Daniel J. Jones | |
---|---|
Born | Pennsylvania, U.S. |
Nationality | American |
Education | Elizabethtown College (BA) Johns Hopkins University (MA) Harvard Kennedy School (MPP) |
Occupation(s) | Former FBI and U.S. Senate investigator Research and investigative services |
Years active | 2007–present |
Known for | Senate Intelligence Committee report on CIA torture |
Notable work | Senate Report on CIA Torture |
Daniel J. Jones is an American former United States Senate investigator who served as the senior staff lead in the investigation into the CIA's use of torture in the wake of the September 11 attacks. Jones is the founder and president of Advance Democracy, Inc. (ADI), a nonpartisan, non-profit organization that conducts public interest investigations around the world that promote "accountability, transparency, and good governance", according to its description.[1] Jones is also the founder of The Penn Quarter Group, a research and investigative advisory headquartered in Washington, DC.[2]
Jones previously worked as an investigator for the Senate and the Federal Bureau of Investigation (FBI). As a staff member of the U.S. Senate Select Committee on Intelligence, he led several prominent investigations, including the Senate Intelligence Committee report on CIA torture, also known as The Torture Report.[3]
Jones was a fellow at the Carr Center for Human Rights Policy at Harvard Kennedy School from 2017 to 2019.[4]
Jones is originally from Pennsylvania. He earned a Bachelor of Arts degree from Elizabethtown College in Elizabethtown, Pennsylvania, a Master of Arts in teaching from Johns Hopkins University in Baltimore, and a Master of Public Policy from Harvard Kennedy School at Harvard University.[5]
After college, he worked as a middle school teacher with Teach For America, an AmeriCorps national service program. Jones spent four years with the Federal Bureau of Investigation before joining the United States Senate Select Committee on Intelligence under the leadership of its then-Chairman, Senator Jay Rockefeller. Jones subsequently worked for Senator Dianne Feinstein when she became chair of the United States Senate Select Committee on Intelligence.[6]

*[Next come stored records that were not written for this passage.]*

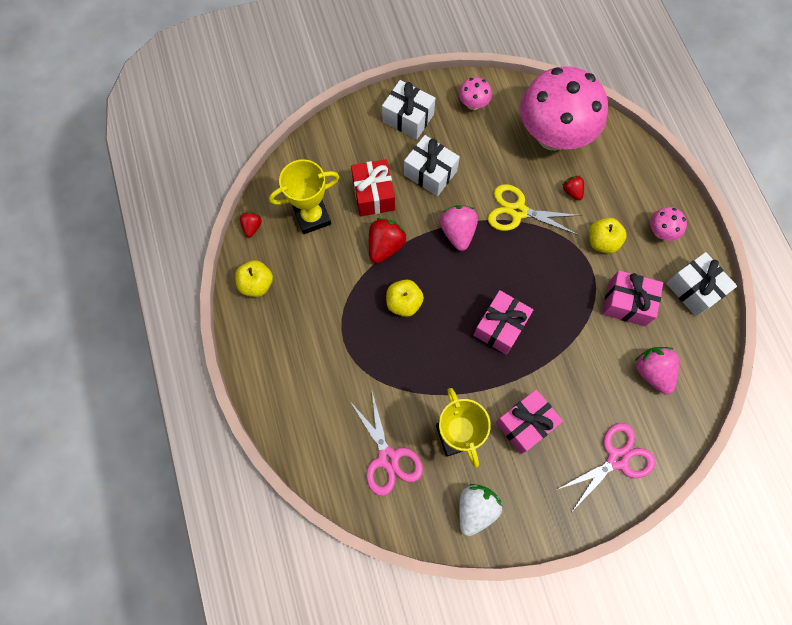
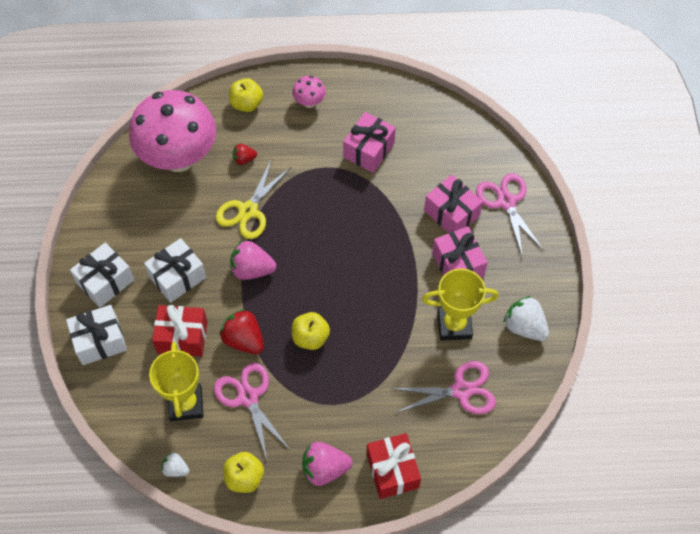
camera: 75 degrees left, 10 degrees down
(252, 227) = (175, 469): red strawberry -> white strawberry
(291, 411) = (392, 471): none -> red gift
(331, 266) = (248, 397): none -> pink scissors
(473, 104) = (115, 217): pink mushroom -> none
(500, 327) = (360, 259): pink gift -> pink gift (451, 213)
(602, 242) = (303, 151): yellow apple -> yellow apple (246, 104)
(652, 372) = (437, 151): pink strawberry -> pink strawberry (324, 469)
(694, 289) = (371, 95): white gift -> white gift (100, 341)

He is on the board of advocates for Human Rights First and currently leads his own research and investigative consultancy, the Penn Quarter Group, and a non-profit organization, Advance Democracy, Inc. He was a fellow at the Carr Center for Human Rights Policy from 2017 to 2019.[7][8]
Jones was the lead investigator and author of the Senate Select Committee on Intelligence Committee Report of the CIA's Detention and Interrogation Program, the largest investigation in U.S. Senate history. According to The Washington Post, Jones worked alongside Alissa Starzak, a former CIA lawyer, who then left the committee in 2011, on an initial investigation into the CIA's destruction of interrogation videotapes.[9]
Based on more than 6.3 million pages of classified documents, the investigation was described by the Los Angeles Times as the "most extensive review of U.S. intelligence-gathering tactics in generations..."[10]
Jones departed the Committee shortly after the completion of the report, and Senator Dianne Feinstein praised Jones for his "indefatigable work on the Intelligence Committee staff" upon his departure.[11]
Jones' investigative work on the Senate Intelligence Committee was detailed in a three-part series in The Guardian in September 2016.[12] In 2019, his work was the subject of a major motion picture, The Report, where he is portrayed by Adam Driver.[13]
In addition to the film, an audiobook of the Executive Summary of the Senate's Torture Report, read by the cast of the film, was released in 2019.[14] Also a podcast featuring interviews with key individuals has been published.[15]
Jones participated in the Americorps program Teach For America and he was named to People Magazine's 100 most eligible bachelors.[16][17]